* _Written task_:
Rewrite the data below with every "Kyriale" changed to "Graduale" and nothing else altered. Leave out the pictures.
◇ ◇ ◇ ◇
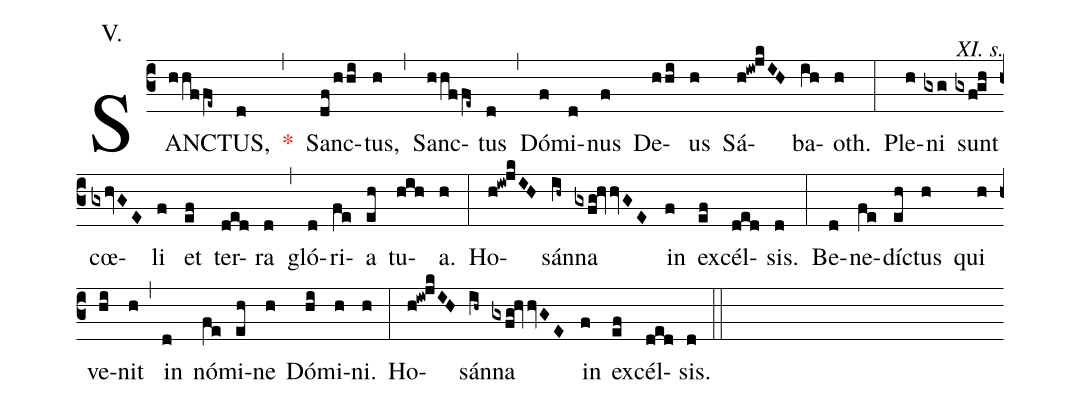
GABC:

annotation:V.;
commentary:XI. s.;
office-part:Kyriale;
%%
(c3) SANC(hhf/fe~)TUS,(d) <v>\red{*}</v>(,) Sanc(df/hhi)tus,(h) (,) Sanc(hhf/fe~)tus(d) (,) Dó(f)mi(d)nus(f) De(hhi)us(h) Sá(h!iw!jkIH)ba(ih)oth.(h) (:) Ple(h)ni(gxg) sunt(gxf!gh) cœ(gxhvGE)li(f) et(ef) ter(ded)ra(d) (,) gló(d)ri(fe)a(eh) tu(hih)a.(h) (:) Ho(h!iw!jkIH)sán(ih~)na(gxfg!hvvGE) in(f) ex(ef)cél(ded)sis.(d) (:) Be(d)ne(fe)díc(eh)tus(h) qui(h) ve(hi)nit(h) (,) in(d) nó(fe)mi(eh)ne(h) Dó(hi)mi(h)ni.(h) (:) Ho(h!iw!jkIH)sán(ih~)na(gxfg!hvvGE) in(f) ex(ef)cél(ded)sis.(d) (::)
◇ ◇ ◇ ◇
* _Written solution_:
GABC:

annotation:V.;
commentary:XI. s.;
office-part:Graduale;
%%
(c3) SANC(hhf/fe~)TUS,(d) <v>\red{*}</v>(,) Sanc(df/hhi)tus,(h) (,) Sanc(hhf/fe~)tus(d) (,) Dó(f)mi(d)nus(f) De(hhi)us(h) Sá(h!iw!jkIH)ba(ih)oth.(h) (:) Ple(h)ni(gxg) sunt(gxf!gh) cœ(gxhvGE)li(f) et(ef) ter(ded)ra(d) (,) gló(d)ri(fe)a(eh) tu(hih)a.(h) (:) Ho(h!iw!jkIH)sán(ih~)na(gxfg!hvvGE) in(f) ex(ef)cél(ded)sis.(d) (:) Be(d)ne(fe)díc(eh)tus(h) qui(h) ve(hi)nit(h) (,) in(d) nó(fe)mi(eh)ne(h) Dó(hi)mi(h)ni.(h) (:) Ho(h!iw!jkIH)sán(ih~)na(gxfg!hvvGE) in(f) ex(ef)cél(ded)sis.(d) (::)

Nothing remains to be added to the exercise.